Identify every line below that contains the word "ammeter" and copy each one in full.

INPUT MATERIAL:
-----

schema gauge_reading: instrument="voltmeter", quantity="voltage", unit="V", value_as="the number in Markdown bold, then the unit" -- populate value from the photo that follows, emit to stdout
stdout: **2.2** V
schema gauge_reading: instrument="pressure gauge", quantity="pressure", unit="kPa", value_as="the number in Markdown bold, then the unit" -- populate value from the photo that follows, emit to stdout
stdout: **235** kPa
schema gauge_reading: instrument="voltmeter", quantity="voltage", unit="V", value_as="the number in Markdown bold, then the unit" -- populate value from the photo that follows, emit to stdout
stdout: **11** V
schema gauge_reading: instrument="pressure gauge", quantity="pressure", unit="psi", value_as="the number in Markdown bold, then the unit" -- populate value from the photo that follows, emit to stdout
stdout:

-----

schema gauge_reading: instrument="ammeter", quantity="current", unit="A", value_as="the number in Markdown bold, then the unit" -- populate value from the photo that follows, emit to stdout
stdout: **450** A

-----

RESPONSE:
schema gauge_reading: instrument="ammeter", quantity="current", unit="A", value_as="the number in Markdown bold, then the unit" -- populate value from the photo that follows, emit to stdout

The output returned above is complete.